I’ll be joining Recurse Center for their Summer 1 batch from May 22nd to Aug 10th. RC is a self-directed, community-driven educational retreat for programmers in New York City.
I am going to use my tiny lisp interpreter called lisper as an umbrella project to explore a few fundamental ideas in computer science; mainly:
- Code generation
- Garbage Collection
- Scheduling
Following Andrew Ng’s advice, I picked projects that I’m definitely underqualified for. I’ll explain why this matters to me.
1. Code Generation
Writing an interpreter is easy. You can cheat by making the host language do most of the heavy lifting. You write a parser to parse the string into an AST and then evaluate it by walking down and replacing expressions with values. All the primitives operations like numeric computation and string manipulation; classic data structures like arrays and maps etc can be mapped directly to the host language. You typically don’t have to worry about code generation or garbage collection because it works automatically. This feels wrong when your intention is to learn how things work.
I think it is going to be interesting dealing with nothing but a few primitive operations and a couple of registers. I’ve no idea how I’ll generate code for a curried function. I know how tail call optimizations or C calling conventions work, but only a 10,000ft view. I have to implement it before I get any better at it.
There are a whole lot of challenges here and I will have to learn a lot before I can start. What platform will I target? Should I go very low-level like native x86/LLVM or a pick a higher level abstraction like C--, BEAM or JVM? Or should I write a toy VM to start with? Maybe a Symbolics or Atari emulator for fun? Who knows?
2. Garbage Collection
I’m a big fan of statically typed pure functional programming and one of the important factors that contribute to the insane performance is the kickass GC under the hood. It is critical for any high-level language which generates a lot of intermediate objects; even more, if the values are immutable like Erlang or Clojure.
I poked into the recent GC developments in Go 1.8 and didn’t understand it well enough. I worked with the per-process GC of Erlang for a while and it looked really great. There are myriad ways to tune the JVM GC. All of this sounds so exciting and the best way to learn is to write a toy implementation.
Some further reading,
- Erlang Garbage Collection Details and Why It Matters
- Go’s march to low-latency GC
- Golang’s Real-time GC in Theory and Practice
3. Scheduler
I fell in love with Erlang’s preemptive scheduler and its approach to fault tolerance immediately after I started working with it. It is significantly easier to write systems that will keep working even when some parts of it behave badly.

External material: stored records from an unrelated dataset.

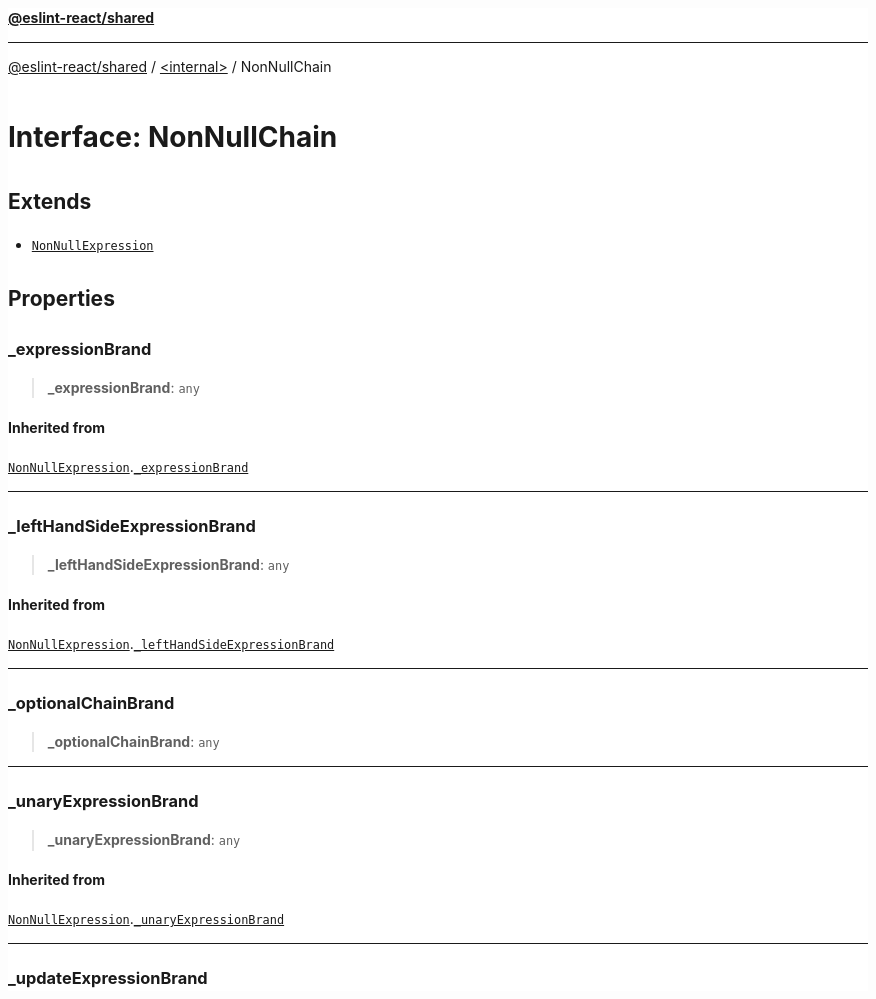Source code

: [**@eslint-react/shared**](../../README.md)

***

[@eslint-react/shared](../../README.md) / [\<internal\>](../README.md) / NonNullChain

# Interface: NonNullChain

## Extends

- [`NonNullExpression`](NonNullExpression.md)

## Properties

### \_expressionBrand

> **\_expressionBrand**: `any`

#### Inherited from

[`NonNullExpression`](NonNullExpression.md).[`_expressionBrand`](NonNullExpression.md#_expressionbrand)

***

### \_leftHandSideExpressionBrand

> **\_leftHandSideExpressionBrand**: `any`

#### Inherited from

[`NonNullExpression`](NonNullExpression.md).[`_leftHandSideExpressionBrand`](NonNullExpression.md#_lefthandsideexpressionbrand)

***

### \_optionalChainBrand

> **\_optionalChainBrand**: `any`

***

### \_unaryExpressionBrand

> **\_unaryExpressionBrand**: `any`

#### Inherited from

[`NonNullExpression`](NonNullExpression.md).[`_unaryExpressionBrand`](NonNullExpression.md#_unaryexpressionbrand)

***

### \_updateExpressionBrand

For example, it would be pretty terrible if Emacs crashed every time Skype went down; but somehow we consider this to be acceptable while developing software. Shitty python exceptions affect every user on your web application, not just the user that caused it.
Erlang’s processes act independently of one another. One process cannot block or starve another one, just like operating systems. This is called a preemptive scheduler. The runtime or OS can stop and start processes wherever it wants to - leading to fair utilization of resources b/w competing concurrent units.
Contrast this with node.js, where all the callbacks and handlers execute in the same context, affecting each other in myriad ways and any one of them can block and starve everyone else. This is called co-operative scheduling.
I want to implement both strategies for lisper.
There is still a lot more to do, but I don’t think I’ll have any time left. A type checker would be great to have. Support for distributed systems would be awesome.
RC is a lot about discovering new things from fellow recursers. I hope to get pulled into interesting projects by other people. Fixing unknown unknowns :)